I still say, "No, no and NO!"  Stop the Nanny State and quit telling me what's good or bad for me.  Once upon a time in a land far, far away . . . people lived as they deemed necessary and fought for the right to do so.  As for the secondhand smoke (oh, did you know there are idiots out there complaining about Thirdhand smoke?  @#%^&*!), my mom smoked like a fiend in, on and around me and I turned out just  . . . koff, koff, koff . . . fine ... (which of course may be debatable... in some circles).  Sure cigarettes are horrible and nasty and I can't stand being around the smoke and agree it's bad for children stuck inside cars.  But!  I do my best to avoid those circumstances on my own without some goddamned LAW clamping down with a heavy boot.


----------



## Denise1952 (Mar 28, 2014)

The only thing I agree with is "no smoking in cars when children are passengers".  Otherwise, if people want to smoke, there is no law against smoking tobacco, so yeah, I don't agree with a ban on ALL smoking in cars.  I mean someone can pick their nose and run into someone.  I know you guys could not handle a ban on picking your noses.  I love it, driving down the road, nice looking guy in a passing car, and he's picking his nose.  I think picking your nose should be allowed when children are passengers as well.

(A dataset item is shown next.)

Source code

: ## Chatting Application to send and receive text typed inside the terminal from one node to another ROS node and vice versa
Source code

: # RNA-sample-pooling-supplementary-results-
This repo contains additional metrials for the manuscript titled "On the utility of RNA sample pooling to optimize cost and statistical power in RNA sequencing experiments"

Denise

Oh, and it probably isn't realistic for anyone to expect it to be enforced, and the only reason I say that is there's so many offenders, you can't catch them all.  Same with cell phones here in Oregon.  We aren't supposed to talk directly on a cellphone, or text (who does that? just too scarey) but you can use a blue-tooth, whatever.  But at least once or twice a day I see someone using their cellphone with no blue-tooth.


----------